Balearische Rettungsschwimmer im Streik: Kampf um bessere Arbeitsbedingungen
Auf den beliebten Ferieninseln Mallorca und Ibiza ist es zu einem Streik der Rettungsschwimmer gekommen. Die Unió Socorristes Balears, die Gewerkschaft der Rettungshelfer, hat zu einem unbefristeten Ausstand aufgerufen, um gegen die ihrer Meinung nach untragbaren Arbeitsbedingungen zu protestieren.
Demonstrationen fanden an den Stränden von Can Pere Antoni in Palma und Son Maties in Calvià statt, wo die Schwimmer auf die prekäre Situation mit befristeten Verträgen, niedrigen Löhnen und übermäßigen Arbeitszeiten aufmerksam machten. Der Streik betrifft in erster Linie die Gemeinden Palma und Calvià auf Mallorca sowie Eivissa, Sant Josep und Sant Antoni auf Ibiza. Trotz der vorgeschriebenen "Mindestdienste" bei Streiks, die sicherstellen sollen, dass die Strandüberwachung nicht gefährdet wird, kam es zu einem landesweiten Aufsehen.

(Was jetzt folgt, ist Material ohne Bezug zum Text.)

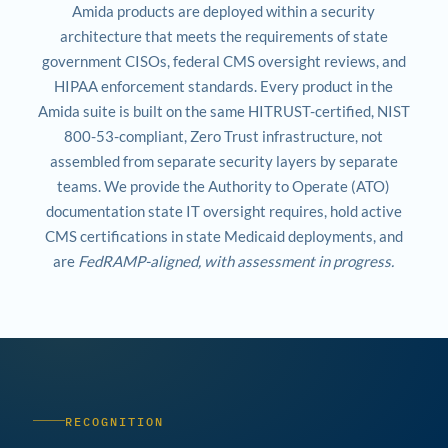
Amida products are deployed within a security
architecture that meets the requirements of state
government CISOs, federal CMS oversight reviews, and
HIPAA enforcement standards. Every product in the
Amida suite is built on the same HITRUST-certified, NIST
800-53-compliant, Zero Trust infrastructure, not
assembled from separate security layers by separate
teams. We provide the Authority to Operate (ATO)
documentation state IT oversight requires, hold active
CMS certifications in state Medicaid deployments, and
are
FedRAMP-aligned, with assessment in progress.
RECOGNITION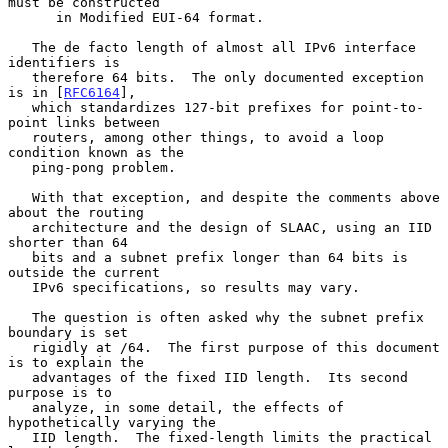
must be constructed

      in Modified EUI-64 format.

   The de facto length of almost all IPv6 interface 
identifiers is

   therefore 64 bits.  The only documented exception 
is in [
RFC6164
],

   which standardizes 127-bit prefixes for point-to-
point links between

   routers, among other things, to avoid a loop 
condition known as the

   ping-pong problem.

   With that exception, and despite the comments above 
about the routing

   architecture and the design of SLAAC, using an IID 
shorter than 64

   bits and a subnet prefix longer than 64 bits is 
outside the current

   IPv6 specifications, so results may vary.

   The question is often asked why the subnet prefix 
boundary is set

   rigidly at /64.  The first purpose of this document 
is to explain the

   advantages of the fixed IID length.  Its second 
purpose is to

   analyze, in some detail, the effects of 
hypothetically varying the

   IID length.  The fixed-length limits the practical 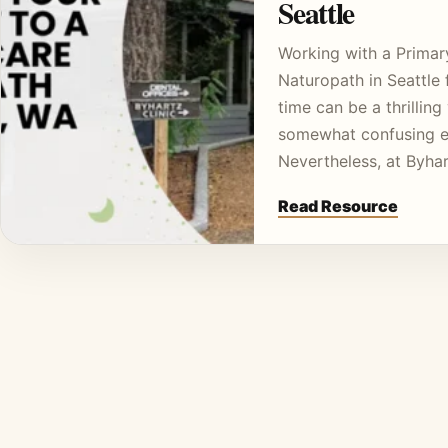
Seattle
Working with a Primar
Naturopath in Seattle f
time can be a thrilling
somewhat confusing e
Nevertheless, at Byha
Read Resource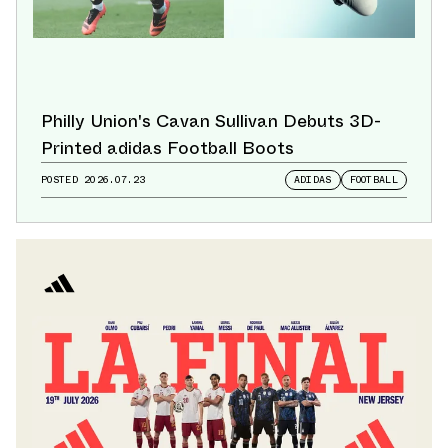
Philly Union's Cavan Sullivan Debuts 3D-
Printed adidas Football Boots
POSTED
2026.07.23
ADIDAS
FOOTBALL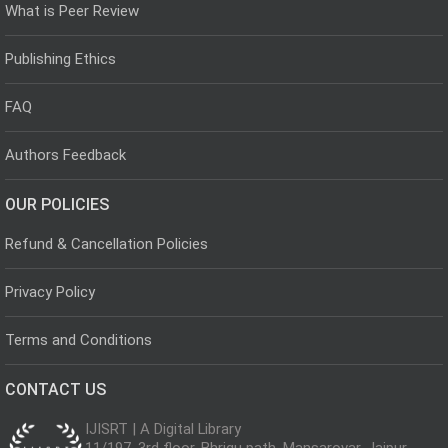
What is Peer Review
Publishing Ethics
FAQ
Authors Feedback
OUR POLICIES
Refund & Cancellation Policies
Privacy Policy
Terms and Conditions
CONTACT US
IJISRT | A Digital Library
11/197, 3rd floor, Bhrigu path, Mansarovar, Jaipur,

Die Gewerkschafter werfen der Regierung unter Präsidentin Marga Prohens vor, weder die Wohnungsprobleme noch die ungleiche Verteilung der Tourismuseinnahmen in den Griff zu bekommen. Die Rettungsschwimmer sind oft gezwungen, sich teure Mietwohnungen zu teilen. Neben einer Aktualisierung des bisher unveränderten Tarifvertrags seit 2016 verlangen die Demonstranten auch erhöhte öffentliche Investitionen in die Sicherheit an den Stränden und die Durchsetzung der geltenden Vorschriften.
Anlass zur Sorge gibt der Umstand, dass manche Strände saisonweise ohne oder mit unqualifiziertem Personal starten. Bei einer Kundgebung in Son Maties, an der rund 30 Rettungsschwimmer teilnahmen, wurden symbolisch Gräber aufgestellt, um auf die potenziell steigende Gefahr von Todesfällen durch Ertrinken hinzuweisen.